Mismatched Pillow Cases

  1. Ginny Kueck says:

    Elisa, we are so thankful for your willingness to share the ones you love with ones who also love them. The contrast of the very worst of circumstances with a picture of the very best seen in a precious family, is a rare gift to receive.

    “Jesus spoke to them, saying, Be of good cheer! It is I; do not be afraid.” Matthew 14:27

  2. David Harowitz says:

    Elisa,
    As I read your post I kept thinking ” this is absolute proof of God’s grace”. I consider your post as a Christian classic to be filed in my files to share with anyone going through difficult times. My prayers for your dad are loving God, if it within your will, touch Dale, perform a miracle of healing and restore him completely. If not, heal him by bringing Dale home to you Lord, give him peace, and usher him in to your presence soon.
    For the family I pray for peace, tears, and the grieving process but always with hope and with the certainly that you all will be with Dale again through Jesus Christ, our Lord.

  3. Barb Osborne says:

    Elisa,
    I have been praying for your family, and will continue to do so. You and your family are such a living, loving example of the hope that is ours in Christ no matter the circumstances.

  4. Debbie says:

    Thank you for sharing your journey. This breaks my heart but at the same time lets me know how to pray for you. I love you my friend and will be praying for you and your family during these difficult days.

  5. Monica says:

    Elisa.
    Thank you so much for sharing this journey.
    I read this and as my eyes fill with tears, I can not help but smile, wipe them away (darn feelings), & think of how amazingly positive you are; about everything.

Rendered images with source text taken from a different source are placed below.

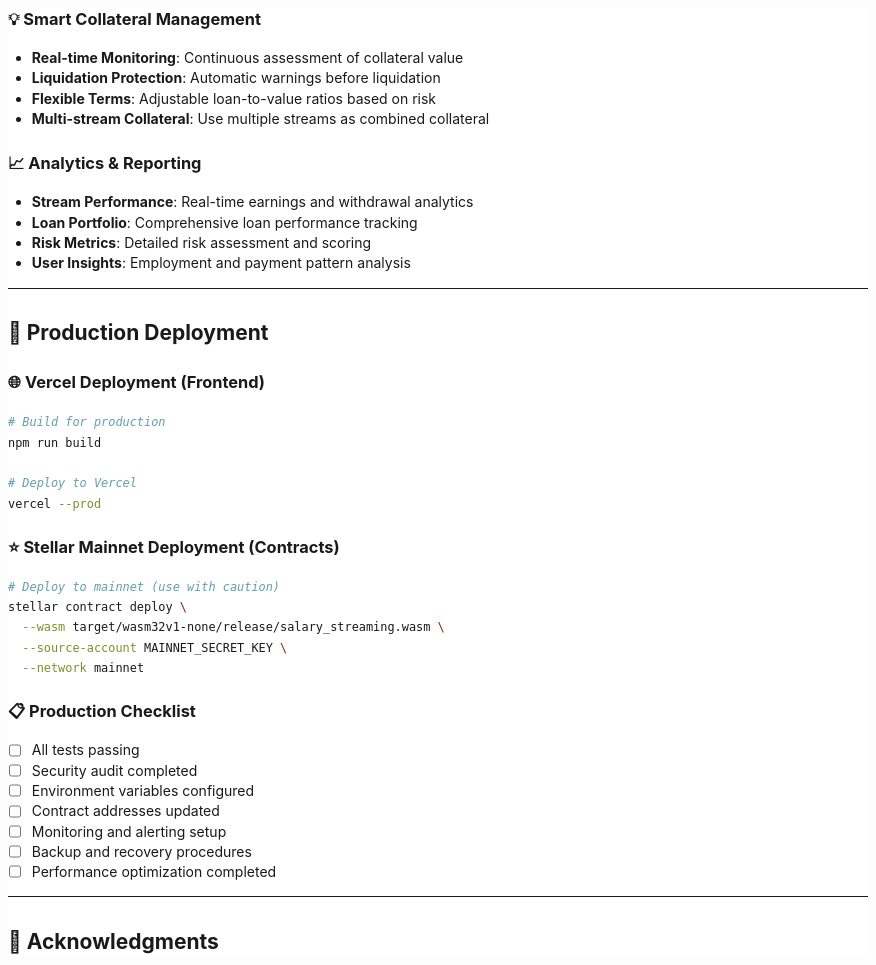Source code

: ### 💡 Smart Collateral Management

- **Real-time Monitoring**: Continuous assessment of collateral value
- **Liquidation Protection**: Automatic warnings before liquidation
- **Flexible Terms**: Adjustable loan-to-value ratios based on risk
- **Multi-stream Collateral**: Use multiple streams as combined collateral

### 📈 Analytics & Reporting

- **Stream Performance**: Real-time earnings and withdrawal analytics
- **Loan Portfolio**: Comprehensive loan performance tracking
- **Risk Metrics**: Detailed risk assessment and scoring
- **User Insights**: Employment and payment pattern analysis

---

## 🚀 Production Deployment

### 🌐 Vercel Deployment (Frontend)

```bash
# Build for production
npm run build

# Deploy to Vercel
vercel --prod
```

### ⭐ Stellar Mainnet Deployment (Contracts)

```bash
# Deploy to mainnet (use with caution)
stellar contract deploy \
  --wasm target/wasm32v1-none/release/salary_streaming.wasm \
  --source-account MAINNET_SECRET_KEY \
  --network mainnet
```

### 📋 Production Checklist

- [ ] All tests passing
- [ ] Security audit completed
- [ ] Environment variables configured
- [ ] Contract addresses updated
- [ ] Monitoring and alerting setup
- [ ] Backup and recovery procedures
- [ ] Performance optimization completed

---

## 🙏 Acknowledgments

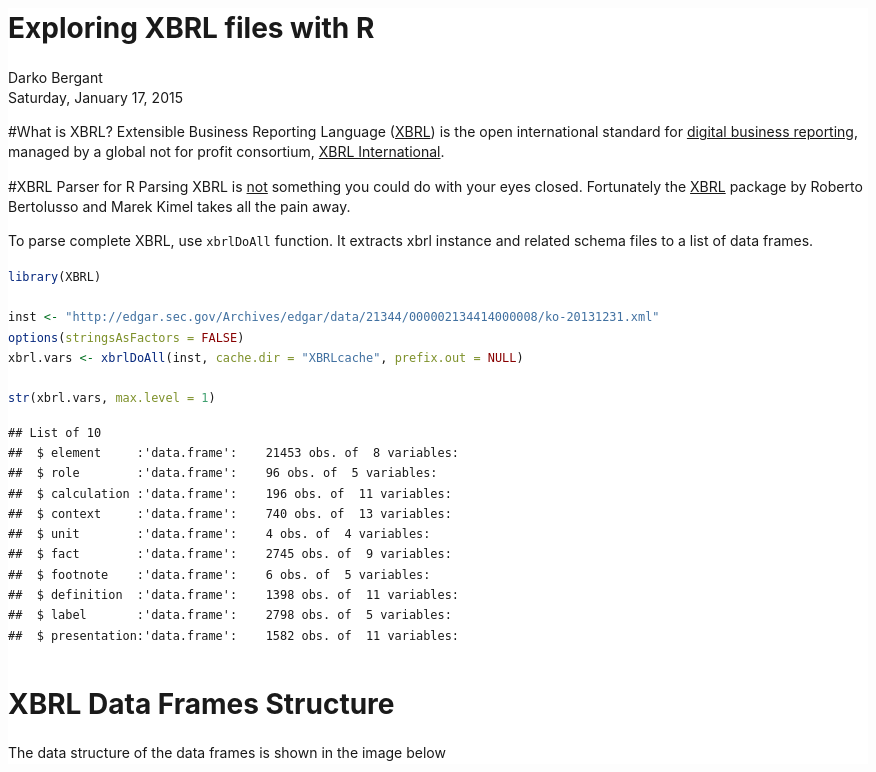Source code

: # Exploring XBRL files with R
Darko Bergant  
Saturday, January 17, 2015  

#What is XBRL?
Extensible Business Reporting Language ([XBRL](https://www.xbrl.org/the-standard/what/)) is the open international standard for [digital business reporting](http://xbrl.squarespace.com), managed by a global not for profit consortium, [XBRL International](http://xbrl.org). 


#XBRL Parser for R
Parsing XBRL is [not](https://www.xbrl.org/the-standard/how/getting-started-for-developers/) something you could do with your eyes closed.
Fortunately the [XBRL](http://cran.r-project.org/web/packages/XBRL) package by Roberto Bertolusso and Marek Kimel takes all the pain away.

To parse complete XBRL, use `xbrlDoAll` function. 
It extracts xbrl instance and related schema files to a list of data frames.


```r
library(XBRL)

inst <- "http://edgar.sec.gov/Archives/edgar/data/21344/000002134414000008/ko-20131231.xml"
options(stringsAsFactors = FALSE)
xbrl.vars <- xbrlDoAll(inst, cache.dir = "XBRLcache", prefix.out = NULL)

str(xbrl.vars, max.level = 1)
```

```
## List of 10
##  $ element     :'data.frame':	21453 obs. of  8 variables:
##  $ role        :'data.frame':	96 obs. of  5 variables:
##  $ calculation :'data.frame':	196 obs. of  11 variables:
##  $ context     :'data.frame':	740 obs. of  13 variables:
##  $ unit        :'data.frame':	4 obs. of  4 variables:
##  $ fact        :'data.frame':	2745 obs. of  9 variables:
##  $ footnote    :'data.frame':	6 obs. of  5 variables:
##  $ definition  :'data.frame':	1398 obs. of  11 variables:
##  $ label       :'data.frame':	2798 obs. of  5 variables:
##  $ presentation:'data.frame':	1582 obs. of  11 variables:
```

# XBRL Data Frames Structure
The data structure of the data frames is shown in the image below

You are truly the light in so many other’s darkness. You fight fear with faith and hate with hope.

  6. Kimberley Popken says:

    Elisa, this is a beautifully depicted narrative of your journey through this incredibly challenging time. Your words are moving on so many levels and would be a balm to others navigating similar challenges.

    I once again encourage you to consider publishing your experiences with a larger audience. Your writing is a gift from God and could be used by Him to minister to many.

  7. Wesley Watson says:

    Elisa,
    Kim and I are praying for you and your precious family constantly. Thank you for sharing your journey with us in such an eloquent way. We are greiving your tough moments with you and celebrating the joyful times too. May God bless you through these difficult days. Know that you are all loved very much…

  8. Jihae says:

    I’m just bawling my face off over here. I love you and I love your incredible family so so so much. I know you must all be so exhausted by the ups and downs of the DAY, let alone this entire season, and ridiculous year. But we are praying our asses off for you guys. God is at work, through your family, through your words, through his community, through your beautiful, gentle, kind, and beautiful dad, and his beautiful marriage to his equally sweet and incredible wife.

  9. Cassia says:

    Jihae, me too. I haven’t read a word of Elisa’s writing in two months without hot salty tears in my eyes and throat.

    Elisa, I love you guys so much lady. God is doing a wondrous work through this suffering. Tear-shaped pillows indeed.
    With you prayer, and can’t wait to connect in person one day.